- **RAW DATA**:
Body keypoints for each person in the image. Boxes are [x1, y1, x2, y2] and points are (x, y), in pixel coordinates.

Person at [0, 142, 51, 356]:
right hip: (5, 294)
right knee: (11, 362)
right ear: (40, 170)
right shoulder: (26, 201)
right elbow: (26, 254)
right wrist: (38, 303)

- **ACTIVITY**: Repeat back the listing above exactly, including every line.

- **YOUR RESPONSE**:
Body keypoints for each person in the image. Boxes are [x1, y1, x2, y2] and points are (x, y), in pixel coordinates.

Person at [0, 142, 51, 356]:
right hip: (5, 294)
right knee: (11, 362)
right ear: (40, 170)
right shoulder: (26, 201)
right elbow: (26, 254)
right wrist: (38, 303)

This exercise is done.